Rich children who sit grammar school test away from local area can be advantaged, study finds

'There is also no evidence that grammar schools can help the poor as their likelihood of attending such schools is limited,' says report's author

Eleanor Busby
Education Correspondent
Friday 13 July 2018 00:03
Comments
Children benefit from having parents who can afford to move to another local authority to seek school places
Children benefit from having parents who can afford to move to another local authority to seek school places

Affluent families whose children sit the 11 plus test for grammar schools in local authorities where they do not live are gaining an edge over disadvantaged pupils, new study finds.

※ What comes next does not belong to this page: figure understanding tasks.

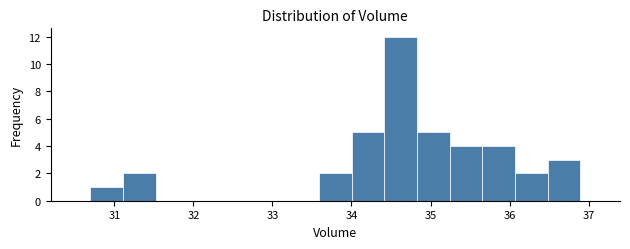

Reading left to right, transcribe this chart: for each bar, give the range it covers on the x-axis and its height. Neither the bar edges nor the heights are printed on the chart, so give them approximately, as read against the axes.

30.7 to 31.1: 1
31.1 to 31.5: 2
31.5 to 31.9: 0
31.9 to 32.3: 0
32.3 to 32.8: 0
32.8 to 33.2: 0
33.2 to 33.6: 0
33.6 to 34.0: 2
34.0 to 34.4: 5
34.4 to 34.8: 12
34.8 to 35.2: 5
35.2 to 35.7: 4
35.7 to 36.1: 4
36.1 to 36.5: 2
36.5 to 36.9: 3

There is no evidence that expanding grammar schools will promote social mobility by providing more opportunities for disadvantaged pupils, research from a Durham University academic says.

The varied proportion of grammar school places in local authorities – from 1.4 per cent to 37.4 per cent – has led to imbalanced grammar school opportunities for pupils from different backgrounds.

Pupils in some local authorities (LAs) – which may have fewer grammar school places – need to achieve more than twice the marks at the end of primary school than peers in other local authorities to have any chance of being admitted to a grammar school, the study finds.

Therefore, more advantaged pupils who move outside their home local authority for a place at a grammar school where the competition is less intense will benefit over their peers, the study says.

The report comes after the government announced plans to hand over £50m to existing grammar schools to help create thousands of new places in an effort to boost social mobility.

The funding has been granted despite widespread criticism which highlighted that less than three per cent of pupils in the 163 existing grammar schools in England are eligible for free school meals.

The author of the study, Binwei Lu of Durham University, said: “There is also no evidence that grammar schools can help the poor, as their likelihood of attending such schools is limited.”

The study looked at England’s National Pupil Database – which included more than 600,000 pupils – to show how a child’s chances of going to grammar school varied depending on the local authority in which they lived, their social and ethnic background, and their attainment level at primary school.

“The imbalanced opportunities for grammar school entry among LAs, combined with the freedom to move across LAs for grammar school places, has resulted in different access levels for pupils from different backgrounds,” found the report.

“This has systematically benefited a group of more advantaged pupils.”

Ms Lu added: “Moving across LAs has become a shortcut for more affluent families to manoeuvre within the selective system, as it is not usually an option for less advantaged ones.

“While it has been frequently mentioned that coaching has given more affluent pupils an unfair advantage in grammar school selection, the result of this study reveals that a simpler but effective action for the rich would be to let their children sit the 11 plus in other LAs with more grammar school opportunities.”

Grammar schools have less than a month to submit bids for the £50m fund – which minister Nick Gibb has said could fund up to 4,000 places a year. Schools will be able to access cash from September.

As part of the bids to government, grammar schools have to set out what action they will take to boost the number of disadvantaged pupils they admit following criticism of a lack of diversity.